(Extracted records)

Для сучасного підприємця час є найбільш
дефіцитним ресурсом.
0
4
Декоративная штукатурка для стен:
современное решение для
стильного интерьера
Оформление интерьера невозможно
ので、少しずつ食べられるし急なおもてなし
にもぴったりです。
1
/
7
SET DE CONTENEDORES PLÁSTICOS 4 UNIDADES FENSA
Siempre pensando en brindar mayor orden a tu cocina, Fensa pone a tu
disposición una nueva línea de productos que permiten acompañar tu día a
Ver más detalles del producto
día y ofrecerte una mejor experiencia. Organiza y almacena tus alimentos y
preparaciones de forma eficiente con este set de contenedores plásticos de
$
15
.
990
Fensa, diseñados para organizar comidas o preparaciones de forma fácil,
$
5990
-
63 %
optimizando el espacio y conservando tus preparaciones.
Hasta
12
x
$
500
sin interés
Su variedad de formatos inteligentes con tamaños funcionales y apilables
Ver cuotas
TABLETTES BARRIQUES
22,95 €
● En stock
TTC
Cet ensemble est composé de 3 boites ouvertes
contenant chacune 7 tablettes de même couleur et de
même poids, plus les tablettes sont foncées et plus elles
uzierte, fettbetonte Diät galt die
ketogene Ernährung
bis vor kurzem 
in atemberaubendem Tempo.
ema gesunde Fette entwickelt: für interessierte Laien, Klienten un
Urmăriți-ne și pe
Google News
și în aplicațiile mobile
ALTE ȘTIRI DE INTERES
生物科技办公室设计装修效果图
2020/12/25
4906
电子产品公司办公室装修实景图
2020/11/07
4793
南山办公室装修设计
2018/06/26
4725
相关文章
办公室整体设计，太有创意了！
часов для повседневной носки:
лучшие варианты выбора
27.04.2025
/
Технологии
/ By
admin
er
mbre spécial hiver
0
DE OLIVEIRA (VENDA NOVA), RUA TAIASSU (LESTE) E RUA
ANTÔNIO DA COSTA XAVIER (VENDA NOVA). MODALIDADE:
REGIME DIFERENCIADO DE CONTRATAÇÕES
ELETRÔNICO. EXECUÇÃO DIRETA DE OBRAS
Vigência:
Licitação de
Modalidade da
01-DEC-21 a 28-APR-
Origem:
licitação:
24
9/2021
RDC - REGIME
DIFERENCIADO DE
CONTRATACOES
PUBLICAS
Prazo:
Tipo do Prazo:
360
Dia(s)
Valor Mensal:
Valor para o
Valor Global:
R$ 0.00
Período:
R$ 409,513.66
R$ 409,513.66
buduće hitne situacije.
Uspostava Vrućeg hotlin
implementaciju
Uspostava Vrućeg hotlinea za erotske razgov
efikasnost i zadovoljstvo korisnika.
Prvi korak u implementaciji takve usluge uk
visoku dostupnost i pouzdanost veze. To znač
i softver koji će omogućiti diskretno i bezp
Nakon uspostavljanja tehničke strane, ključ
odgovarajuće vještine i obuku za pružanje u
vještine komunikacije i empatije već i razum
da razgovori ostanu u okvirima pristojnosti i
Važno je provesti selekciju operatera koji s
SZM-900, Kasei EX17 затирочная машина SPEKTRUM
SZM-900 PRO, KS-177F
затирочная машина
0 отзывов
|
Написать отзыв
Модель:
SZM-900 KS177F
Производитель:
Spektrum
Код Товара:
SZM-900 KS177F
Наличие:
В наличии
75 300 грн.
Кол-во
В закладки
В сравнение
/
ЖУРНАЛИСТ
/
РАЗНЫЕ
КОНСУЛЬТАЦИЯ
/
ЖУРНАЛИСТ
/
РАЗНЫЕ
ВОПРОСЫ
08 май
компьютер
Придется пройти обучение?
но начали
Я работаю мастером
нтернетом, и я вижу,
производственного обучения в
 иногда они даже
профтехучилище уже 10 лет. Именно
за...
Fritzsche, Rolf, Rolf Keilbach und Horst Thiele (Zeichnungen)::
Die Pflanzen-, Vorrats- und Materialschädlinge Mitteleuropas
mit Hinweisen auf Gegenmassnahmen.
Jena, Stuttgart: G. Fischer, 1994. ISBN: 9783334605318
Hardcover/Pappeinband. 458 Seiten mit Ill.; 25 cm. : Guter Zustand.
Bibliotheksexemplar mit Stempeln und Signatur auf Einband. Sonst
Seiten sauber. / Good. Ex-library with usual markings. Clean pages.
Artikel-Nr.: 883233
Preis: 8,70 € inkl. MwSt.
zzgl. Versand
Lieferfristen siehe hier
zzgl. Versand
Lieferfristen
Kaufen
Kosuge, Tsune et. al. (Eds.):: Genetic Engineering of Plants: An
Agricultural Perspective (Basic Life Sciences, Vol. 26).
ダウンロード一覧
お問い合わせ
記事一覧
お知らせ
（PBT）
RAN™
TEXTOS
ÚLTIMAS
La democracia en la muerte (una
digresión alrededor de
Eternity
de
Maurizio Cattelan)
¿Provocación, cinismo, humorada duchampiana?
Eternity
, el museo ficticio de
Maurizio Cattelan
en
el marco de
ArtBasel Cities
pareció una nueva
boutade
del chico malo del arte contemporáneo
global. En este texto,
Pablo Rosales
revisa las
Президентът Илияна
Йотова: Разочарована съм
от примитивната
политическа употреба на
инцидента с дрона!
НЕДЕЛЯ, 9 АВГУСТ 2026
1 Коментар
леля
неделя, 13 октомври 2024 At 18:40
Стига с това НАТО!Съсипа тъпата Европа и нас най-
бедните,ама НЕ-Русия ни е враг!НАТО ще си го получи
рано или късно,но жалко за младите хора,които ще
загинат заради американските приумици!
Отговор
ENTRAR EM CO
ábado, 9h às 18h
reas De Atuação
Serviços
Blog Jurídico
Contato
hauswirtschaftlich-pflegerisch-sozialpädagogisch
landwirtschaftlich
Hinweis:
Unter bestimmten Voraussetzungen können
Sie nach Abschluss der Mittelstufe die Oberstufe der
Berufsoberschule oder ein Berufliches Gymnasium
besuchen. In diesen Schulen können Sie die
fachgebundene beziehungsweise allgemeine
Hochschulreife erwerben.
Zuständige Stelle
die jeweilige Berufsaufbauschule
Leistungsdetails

Task requirements: Convert the stretch of the records from the start through the line containing "SET DE CONTENEDORES PLÁSTICOS 4" into a Markdown table with columns named Row and Line, omitting blank lines. Include only those lines.

Task result:
| Row | Line |
|---|---|
| 1 | Для сучасного підприємця час є найбільш |
| 2 | дефіцитним ресурсом. |
| 3 | 0 |
| 4 | 4 |
| 5 | Декоративная штукатурка для стен: |
| 6 | современное решение для |
| 7 | стильного интерьера |
| 8 | Оформление интерьера невозможно |
| 9 | ので、少しずつ食べられるし急なおもてなし |
| 10 | にもぴったりです。 |
| 11 | 1 |
| 12 | / |
| 13 | 7 |
| 14 | SET DE CONTENEDORES PLÁSTICOS 4 UNIDADES FENSA |